DATA PROVIDED:
━━━━━━
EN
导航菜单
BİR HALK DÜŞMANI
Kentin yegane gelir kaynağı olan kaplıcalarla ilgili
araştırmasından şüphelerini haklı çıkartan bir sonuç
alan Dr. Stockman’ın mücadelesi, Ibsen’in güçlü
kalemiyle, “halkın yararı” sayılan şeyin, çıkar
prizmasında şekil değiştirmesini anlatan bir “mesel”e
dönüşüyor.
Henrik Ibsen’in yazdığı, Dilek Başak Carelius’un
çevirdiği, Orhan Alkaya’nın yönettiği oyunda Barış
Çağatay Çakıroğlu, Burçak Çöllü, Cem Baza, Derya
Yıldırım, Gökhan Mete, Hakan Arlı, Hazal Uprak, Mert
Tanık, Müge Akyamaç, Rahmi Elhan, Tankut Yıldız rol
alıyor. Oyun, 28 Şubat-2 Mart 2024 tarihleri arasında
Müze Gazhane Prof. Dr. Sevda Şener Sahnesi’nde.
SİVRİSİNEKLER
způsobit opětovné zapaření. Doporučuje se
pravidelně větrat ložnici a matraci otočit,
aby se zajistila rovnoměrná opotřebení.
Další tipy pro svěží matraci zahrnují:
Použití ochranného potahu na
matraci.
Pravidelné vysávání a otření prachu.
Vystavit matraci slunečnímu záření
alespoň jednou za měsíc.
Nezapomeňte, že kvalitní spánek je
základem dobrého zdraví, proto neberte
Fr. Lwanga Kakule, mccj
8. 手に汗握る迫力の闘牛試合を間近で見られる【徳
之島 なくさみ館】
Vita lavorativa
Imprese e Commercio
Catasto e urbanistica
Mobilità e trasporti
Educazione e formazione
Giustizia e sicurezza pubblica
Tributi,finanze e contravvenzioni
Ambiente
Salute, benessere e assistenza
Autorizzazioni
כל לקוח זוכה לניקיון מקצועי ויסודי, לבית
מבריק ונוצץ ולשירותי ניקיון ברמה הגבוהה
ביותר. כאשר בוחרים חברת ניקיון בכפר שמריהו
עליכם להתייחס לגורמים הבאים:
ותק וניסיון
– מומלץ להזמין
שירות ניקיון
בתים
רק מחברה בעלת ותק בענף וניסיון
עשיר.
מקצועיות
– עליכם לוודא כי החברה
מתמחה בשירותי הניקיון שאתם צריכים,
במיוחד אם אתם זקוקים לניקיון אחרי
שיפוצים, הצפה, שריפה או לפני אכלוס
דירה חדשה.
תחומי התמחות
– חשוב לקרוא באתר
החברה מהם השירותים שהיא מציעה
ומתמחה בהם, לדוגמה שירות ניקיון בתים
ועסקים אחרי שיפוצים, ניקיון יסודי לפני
━━━━━━
TASK PROMPT: Express every line of the rows above as a JSON list of strings, one string per line, with blank lines left out.

SOLUTION TO THE EXERCISE:
[
  "EN",
  "导航菜单",
  "BİR HALK DÜŞMANI",
  "Kentin yegane gelir kaynağı olan kaplıcalarla ilgili",
  "araştırmasından şüphelerini haklı çıkartan bir sonuç",
  "alan Dr. Stockman’ın mücadelesi, Ibsen’in güçlü",
  "kalemiyle, “halkın yararı” sayılan şeyin, çıkar",
  "prizmasında şekil değiştirmesini anlatan bir “mesel”e",
  "dönüşüyor.",
  "Henrik Ibsen’in yazdığı, Dilek Başak Carelius’un",
  "çevirdiği, Orhan Alkaya’nın yönettiği oyunda Barış",
  "Çağatay Çakıroğlu, Burçak Çöllü, Cem Baza, Derya",
  "Yıldırım, Gökhan Mete, Hakan Arlı, Hazal Uprak, Mert",
  "Tanık, Müge Akyamaç, Rahmi Elhan, Tankut Yıldız rol",
  "alıyor. Oyun, 28 Şubat-2 Mart 2024 tarihleri arasında",
  "Müze Gazhane Prof. Dr. Sevda Şener Sahnesi’nde.",
  "SİVRİSİNEKLER",
  "způsobit opětovné zapaření. Doporučuje se",
  "pravidelně větrat ložnici a matraci otočit,",
  "aby se zajistila rovnoměrná opotřebení.",
  "Další tipy pro svěží matraci zahrnují:",
  "Použití ochranného potahu na",
  "matraci.",
  "Pravidelné vysávání a otření prachu.",
  "Vystavit matraci slunečnímu záření",
  "alespoň jednou za měsíc.",
  "Nezapomeňte, že kvalitní spánek je",
  "základem dobrého zdraví, proto neberte",
  "Fr. Lwanga Kakule, mccj",
  "8. 手に汗握る迫力の闘牛試合を間近で見られる【徳",
  "之島 なくさみ館】",
  "Vita lavorativa",
  "Imprese e Commercio",
  "Catasto e urbanistica",
  "Mobilità e trasporti",
  "Educazione e formazione",
  "Giustizia e sicurezza pubblica",
  "Tributi,finanze e contravvenzioni",
  "Ambiente",
  "Salute, benessere e assistenza",
  "Autorizzazioni",
  "כל לקוח זוכה לניקיון מקצועי ויסודי, לבית",
  "מבריק ונוצץ ולשירותי ניקיון ברמה הגבוהה",
  "ביותר. כאשר בוחרים חברת ניקיון בכפר שמריהו",
  "עליכם להתייחס לגורמים הבאים:",
  "ותק וניסיון",
  "– מומלץ להזמין",
  "שירות ניקיון",
  "בתים",
  "רק מחברה בעלת ותק בענף וניסיון",
  "עשיר.",
  "מקצועיות",
  "– עליכם לוודא כי החברה",
  "מתמחה בשירותי הניקיון שאתם צריכים,",
  "במיוחד אם אתם זקוקים לניקיון אחרי",
  "שיפוצים, הצפה, שריפה או לפני אכלוס",
  "דירה חדשה.",
  "תחומי התמחות",
  "– חשוב לקרוא באתר",
  "החברה מהם השירותים שהיא מציעה",
  "ומתמחה בהם, לדוגמה שירות ניקיון בתים",
  "ועסקים אחרי שיפוצים, ניקיון יסודי לפני"
]